-- Opening Marker --

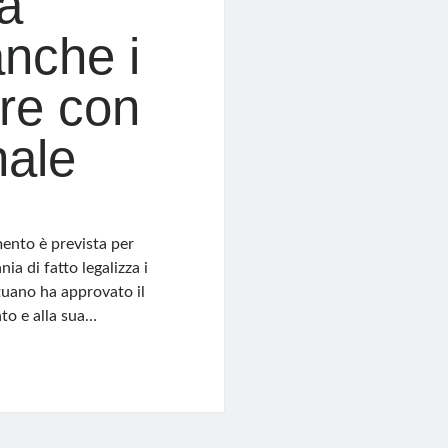
ta
anche i
ere con
nale
ento è prevista per
a di fatto legalizza i
ituano ha approvato il
ato e alla sua…
e:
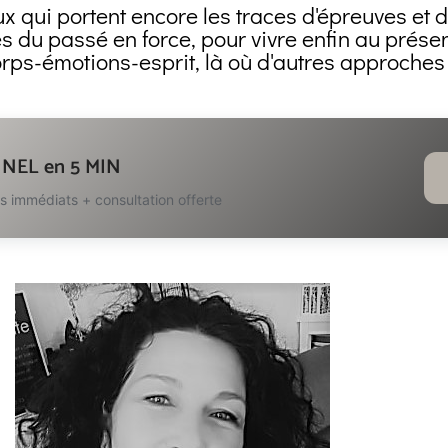
eux qui portent encore les traces d'épreuves et 
s du passé en force, pour vivre enfin au présent
ps-émotions-esprit, là où d'autres approches n
NEL en 5 MIN
ts immédiats + consultation offerte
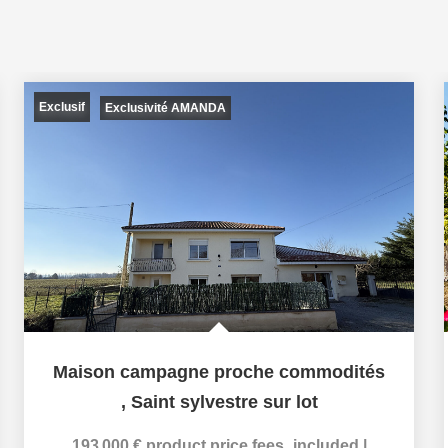
Exclusif
Exclusivité AMANDA
Maison campagne proche commodités
,
Saint sylvestre sur lot
193 000 €
product.price.fees_included
|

-- Closing Marker --

__Action item__:
Set the pictures aside and reproduce the data above exactly.

__Result of this task__:
ta
anche i
ere con
nale
ento è prevista per
a di fatto legalizza i
ituano ha approvato il
ato e alla sua…
e:
eux qui portent encore les traces d'épreuves et 
s du passé en force, pour vivre enfin au présent
ps-émotions-esprit, là où d'autres approches n
NEL en 5 MIN
ts immédiats + consultation offerte
Exclusif
Exclusivité AMANDA
Maison campagne proche commodités
,
Saint sylvestre sur lot
193 000 €
product.price.fees_included
|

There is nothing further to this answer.